Por su parte Malena observaba la escena aliviada, si el chico hubiera sido desnudado y postrado sobre el barril, todos los años de velar por la intimidad del niño de nada hubieran servido y la vida de ambos habría perdido al instante cualquier valor.
 Sin más el capitán montó su yegua torda y volviendo grupas dio la orden de retornar al palacio, Malena subió al carromato y con una sensación de pérdida, desapareció de la vista de un aliviado Mulahj que poco entendía del verdadero riesgo que había corrido.

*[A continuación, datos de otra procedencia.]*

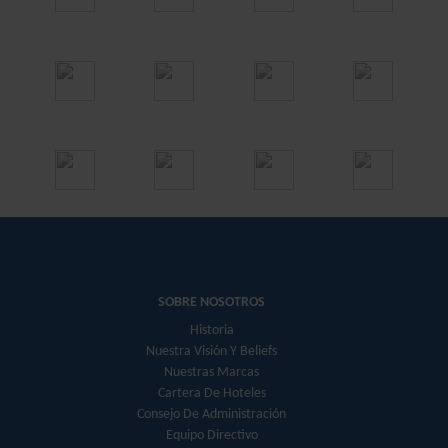
SOBRE NOSOTROS
Historia
Nuestra Visión Y Beliefs
Nuestras Marcas
Cartera De Hoteles
Consejo De Administración
Equipo Directivo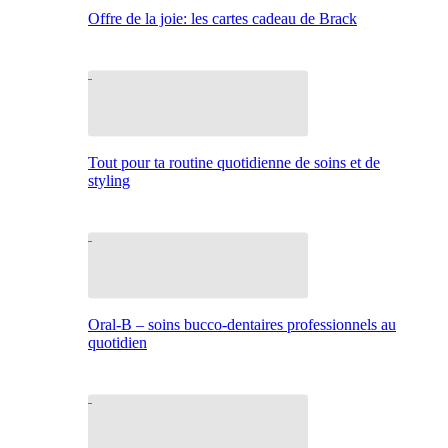
Offre de la joie: les cartes cadeau de Brack
Tout pour ta routine quotidienne de soins et de
styling
Oral-B – soins bucco-dentaires professionnels au
quotidien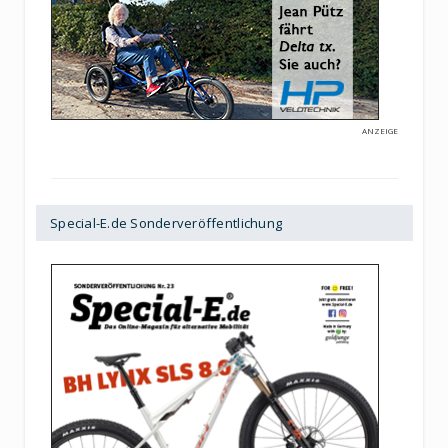
ANZEIGE
Special-E.de Sonderveröffentlichung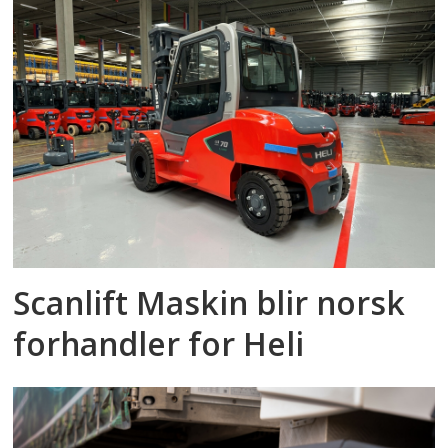
Scanlift Maskin blir norsk
forhandler for Heli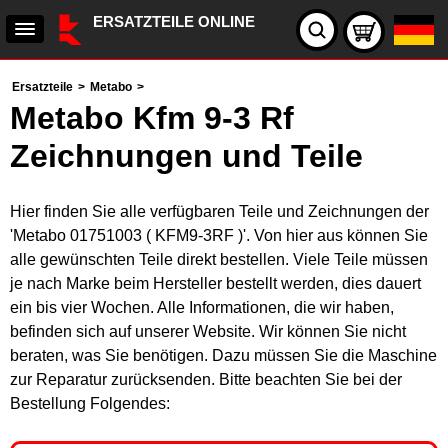
ERSATZTEILE ONLINE
Ersatzteile
>
Metabo
>
Metabo Kfm 9-3 Rf
Zeichnungen und Teile
Hier finden Sie alle verfügbaren Teile und Zeichnungen der
'Metabo 01751003 ( KFM9-3RF )'. Von hier aus können Sie
alle gewünschten Teile direkt bestellen. Viele Teile müssen
je nach Marke beim Hersteller bestellt werden, dies dauert
ein bis vier Wochen. Alle Informationen, die wir haben,
befinden sich auf unserer Website. Wir können Sie nicht
beraten, was Sie benötigen. Dazu müssen Sie die Maschine
zur Reparatur zurücksenden. Bitte beachten Sie bei der
Bestellung Folgendes: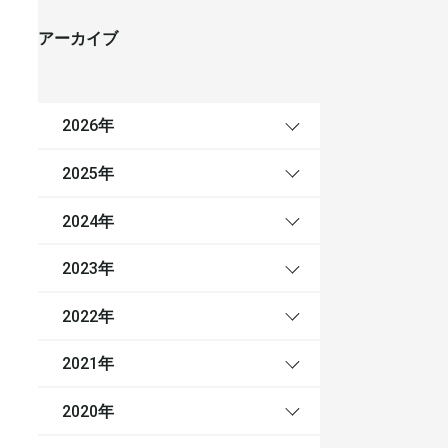
アーカイブ
年
2026
年
2025
年
2024
年
2023
年
2022
年
2021
年
2020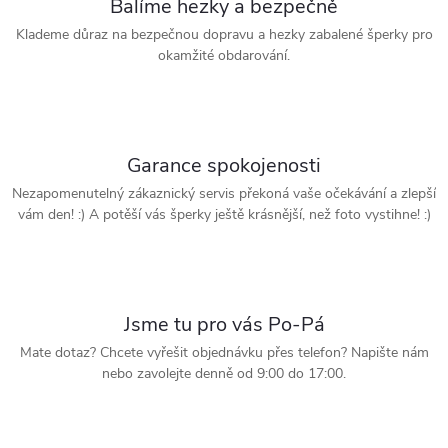
Balíme hezky a bezpečně
Klademe důraz na bezpečnou dopravu a hezky zabalené šperky pro
okamžité obdarování.
Garance spokojenosti
Nezapomenutelný zákaznický servis překoná vaše očekávání a zlepší
vám den! :) A potěší vás šperky ještě krásnější, než foto vystihne! :)
Jsme tu pro vás Po-Pá
Mate dotaz? Chcete vyřešit objednávku přes telefon? Napište nám
nebo zavolejte denně od 9:00 do 17:00.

 Por su parte Qaniis, se dirigió chapoteante hacia su camarote con intención de cambiar sus vestimentas destilando veneno para sus adentros en un torbellino de sentimientos de venganza. Alrededor de ellos, el puerto continuaba indiferente su ruidosa tarea, ajeno a los protagonistas de una historia que no era la suya y que por tanto poco o nada le importaban.